PROBLEM DETAILS -> Each entry should be written out again exactly, so that nothing is lost.

DATASET RECORDS ->
--

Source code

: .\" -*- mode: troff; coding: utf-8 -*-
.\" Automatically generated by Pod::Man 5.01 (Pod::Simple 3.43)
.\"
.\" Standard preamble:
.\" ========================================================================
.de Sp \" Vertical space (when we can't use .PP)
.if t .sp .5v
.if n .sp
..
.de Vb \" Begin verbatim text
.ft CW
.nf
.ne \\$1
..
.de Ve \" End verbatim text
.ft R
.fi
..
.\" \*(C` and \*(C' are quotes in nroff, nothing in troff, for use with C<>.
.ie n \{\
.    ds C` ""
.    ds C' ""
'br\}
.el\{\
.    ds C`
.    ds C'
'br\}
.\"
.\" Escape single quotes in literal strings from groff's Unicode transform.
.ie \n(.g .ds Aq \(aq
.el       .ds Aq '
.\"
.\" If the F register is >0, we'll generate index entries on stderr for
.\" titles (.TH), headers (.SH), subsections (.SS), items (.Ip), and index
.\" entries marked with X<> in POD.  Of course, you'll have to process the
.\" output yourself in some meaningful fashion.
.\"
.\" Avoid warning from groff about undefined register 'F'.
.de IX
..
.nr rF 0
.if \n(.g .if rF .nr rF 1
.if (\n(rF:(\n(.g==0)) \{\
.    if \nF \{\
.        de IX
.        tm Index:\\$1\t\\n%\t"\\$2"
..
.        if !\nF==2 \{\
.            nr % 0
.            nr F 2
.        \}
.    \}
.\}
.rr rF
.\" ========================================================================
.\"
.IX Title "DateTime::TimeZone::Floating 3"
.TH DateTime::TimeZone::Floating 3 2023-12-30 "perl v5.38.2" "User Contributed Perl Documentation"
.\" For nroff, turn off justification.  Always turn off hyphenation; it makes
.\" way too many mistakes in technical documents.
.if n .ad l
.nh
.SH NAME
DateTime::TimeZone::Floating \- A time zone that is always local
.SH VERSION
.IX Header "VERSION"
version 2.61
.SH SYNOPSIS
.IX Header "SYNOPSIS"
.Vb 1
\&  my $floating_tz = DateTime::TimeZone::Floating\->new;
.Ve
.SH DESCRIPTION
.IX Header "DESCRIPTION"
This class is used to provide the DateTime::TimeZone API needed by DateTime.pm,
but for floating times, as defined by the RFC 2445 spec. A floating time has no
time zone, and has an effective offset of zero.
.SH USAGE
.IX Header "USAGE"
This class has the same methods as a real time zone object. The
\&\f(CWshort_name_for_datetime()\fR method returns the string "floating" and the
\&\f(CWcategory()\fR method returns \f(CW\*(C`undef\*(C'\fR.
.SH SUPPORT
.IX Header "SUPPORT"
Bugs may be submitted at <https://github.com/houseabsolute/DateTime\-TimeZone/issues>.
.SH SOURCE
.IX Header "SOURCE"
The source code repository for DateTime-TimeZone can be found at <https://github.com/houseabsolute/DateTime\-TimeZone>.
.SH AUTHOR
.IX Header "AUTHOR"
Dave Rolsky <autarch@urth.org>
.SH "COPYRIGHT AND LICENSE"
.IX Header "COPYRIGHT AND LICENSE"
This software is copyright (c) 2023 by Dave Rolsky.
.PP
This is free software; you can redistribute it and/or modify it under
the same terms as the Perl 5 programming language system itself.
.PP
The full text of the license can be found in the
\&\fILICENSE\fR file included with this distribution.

--

EXERCISE RESULT ->
Source code

: .\" -*- mode: troff; coding: utf-8 -*-
.\" Automatically generated by Pod::Man 5.01 (Pod::Simple 3.43)
.\"
.\" Standard preamble:
.\" ========================================================================
.de Sp \" Vertical space (when we can't use .PP)
.if t .sp .5v
.if n .sp
..
.de Vb \" Begin verbatim text
.ft CW
.nf
.ne \\$1
..
.de Ve \" End verbatim text
.ft R
.fi
..
.\" \*(C` and \*(C' are quotes in nroff, nothing in troff, for use with C<>.
.ie n \{\
.    ds C` ""
.    ds C' ""
'br\}
.el\{\
.    ds C`
.    ds C'
'br\}
.\"
.\" Escape single quotes in literal strings from groff's Unicode transform.
.ie \n(.g .ds Aq \(aq
.el       .ds Aq '
.\"
.\" If the F register is >0, we'll generate index entries on stderr for
.\" titles (.TH), headers (.SH), subsections (.SS), items (.Ip), and index
.\" entries marked with X<> in POD.  Of course, you'll have to process the
.\" output yourself in some meaningful fashion.
.\"
.\" Avoid warning from groff about undefined register 'F'.
.de IX
..
.nr rF 0
.if \n(.g .if rF .nr rF 1
.if (\n(rF:(\n(.g==0)) \{\
.    if \nF \{\
.        de IX
.        tm Index:\\$1\t\\n%\t"\\$2"
..
.        if !\nF==2 \{\
.            nr % 0
.            nr F 2
.        \}
.    \}
.\}
.rr rF
.\" ========================================================================
.\"
.IX Title "DateTime::TimeZone::Floating 3"
.TH DateTime::TimeZone::Floating 3 2023-12-30 "perl v5.38.2" "User Contributed Perl Documentation"
.\" For nroff, turn off justification.  Always turn off hyphenation; it makes
.\" way too many mistakes in technical documents.
.if n .ad l
.nh
.SH NAME
DateTime::TimeZone::Floating \- A time zone that is always local
.SH VERSION
.IX Header "VERSION"
version 2.61
.SH SYNOPSIS
.IX Header "SYNOPSIS"
.Vb 1
\&  my $floating_tz = DateTime::TimeZone::Floating\->new;
.Ve
.SH DESCRIPTION
.IX Header "DESCRIPTION"
This class is used to provide the DateTime::TimeZone API needed by DateTime.pm,
but for floating times, as defined by the RFC 2445 spec. A floating time has no
time zone, and has an effective offset of zero.
.SH USAGE
.IX Header "USAGE"
This class has the same methods as a real time zone object. The
\&\f(CWshort_name_for_datetime()\fR method returns the string "floating" and the
\&\f(CWcategory()\fR method returns \f(CW\*(C`undef\*(C'\fR.
.SH SUPPORT
.IX Header "SUPPORT"
Bugs may be submitted at <https://github.com/houseabsolute/DateTime\-TimeZone/issues>.
.SH SOURCE
.IX Header "SOURCE"
The source code repository for DateTime-TimeZone can be found at <https://github.com/houseabsolute/DateTime\-TimeZone>.
.SH AUTHOR
.IX Header "AUTHOR"
Dave Rolsky <autarch@urth.org>
.SH "COPYRIGHT AND LICENSE"
.IX Header "COPYRIGHT AND LICENSE"
This software is copyright (c) 2023 by Dave Rolsky.
.PP
This is free software; you can redistribute it and/or modify it under
the same terms as the Perl 5 programming language system itself.
.PP
The full text of the license can be found in the
\&\fILICENSE\fR file included with this distribution.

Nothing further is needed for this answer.